When traveling, we all wish to arrive at our destination feeling fresh as a daisy. However, early morning flights and crossing multiple time zones mean we often arrive feeling a bit on the sleepy side of things. When fighting travel tiredness, your first instinct might be to mainline espresso, but professional globetrotter Samantha Brown urges you to think twice before immediately necking the strongest coffee you can get your hands on.

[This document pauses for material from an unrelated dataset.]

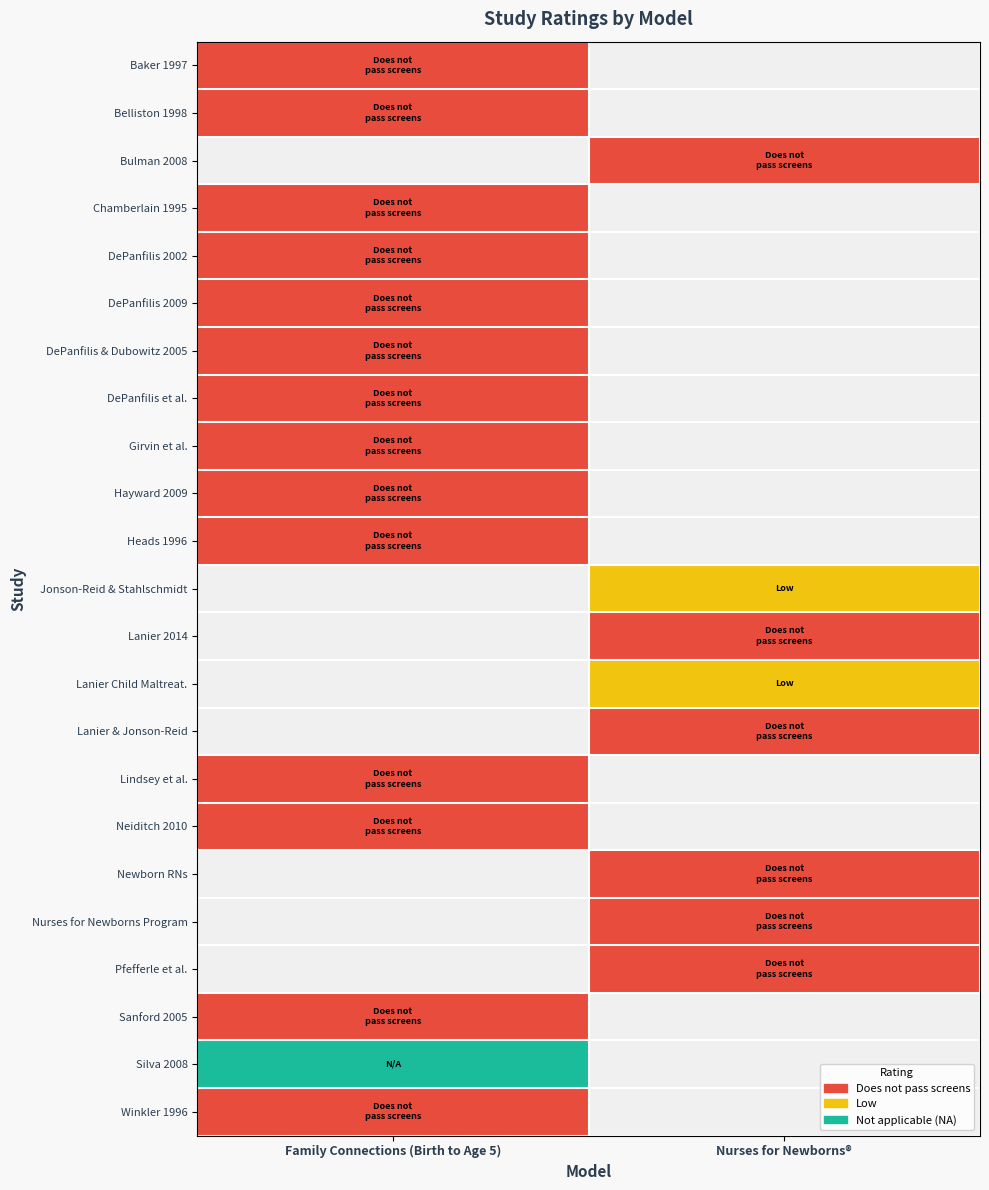

Rank the series by their maximum value, from highest to lowest.

Baker 1997, Belliston 1998, Bulman 2008, Chamberlain 1995, DePanfilis 2002, DePanfilis 2009, DePanfilis & Dubowitz 2005, DePanfilis et al., Girvin et al., Hayward 2009, Heads 1996, Jonson-Reid & Stahlschmidt, Lanier 2014, Lanier Child Maltreat., Lanier & Jonson-Reid, Lindsey et al., Neiditch 2010, Newborn RNs, Nurses for Newborns Program, Pfefferle et al., Silva 2008, Sanford 2005, Winkler 1996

Brown regularly shares travel tips on her website and social media, and this one might change the game. First, Brown suggests putting caffeine on pause for a couple of days before your journey begins. That’s right — no espressos, lattes, or even chocolate bars, which can pack a caffeine punch. When you arrive at your destination, you still don’t get coffee. When do you get your cup of joe? Only when you’re so tired that your eyelids begin to close while you’re standing up. Order a double espresso and wait for that surge of energy to start coursing through your veins. Bam! Your key to unlocking the secret of staying alert while traveling.
Does it really work?
You might be wondering if this hack works to prevent jet lag and reduce fatigue. Is it worth denying yourself your morning cup of joe for two days before heading off on vacation? If you’re a regular coffee drinker, you may be well aware that you can build up a tolerance to caffeine. If you lay off coffee for a couple of days, that first sip at your destination should give you a real jolt of energy. According to WebMD, just one cup of coffee is proven to reduce tiredness and increase alertness.

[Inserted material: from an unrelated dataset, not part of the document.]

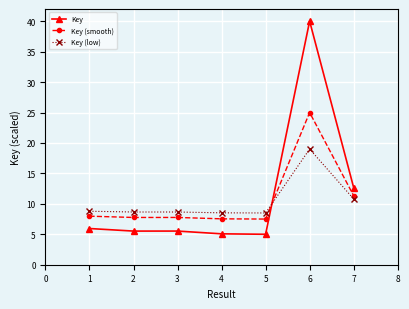

At how many categories does at least one series exceed 11?

2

However, caffeine withdrawal is real, and the more coffee you drink, the more pronounced it is. People who stop drinking caffeine usually feel withdrawal effects after 12 to 24 hours. One of these effects is fatigue, which may be no bad thing if you’re trying to sleep on a plane. But headaches, anxiety, trouble concentrating, and a low mood are also symptoms of caffeine withdrawal. These less pleasant side effects can be countered by staying hydrated — with water — and slowly decreasing your caffeine consumption rather than quitting outright. If you can bear to give up caffeine, we’d wager Brown’s tip will give you a real energy boost.

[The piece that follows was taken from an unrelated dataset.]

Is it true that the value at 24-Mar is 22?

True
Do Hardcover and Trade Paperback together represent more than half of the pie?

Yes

Other ways to fight travel tiredness
What if you don’t want to give up caffeine or you don’t like coffee? Rick Steves, another favorite travel expert, has many genius tips to help prevent jet lag, including ways to work with your body rather than against it. Other simple tricks for beating jet lag for good include taking a cold shower and exercising.
One of the less taxing ways to beat fatigue is to hydrate. Drink plenty of water during and after your flight to combat the effects of dehydration airplane cabins have, as being even a little dehydrated can make you feel tired. You’ll also want to avoid drinking alcohol before and during your flight. Though you might think a whisky will send you into a deep slumber, alcohol actually results in lighter, lower-quality sleep, leaving you feeling tired the next day.
Finally, you should plan to eat often — consuming regular meals and healthy snacks every three to four hours is ideal to keep your energy levels up. If you need an excuse to try all the delicious foods at your destination, now you have one!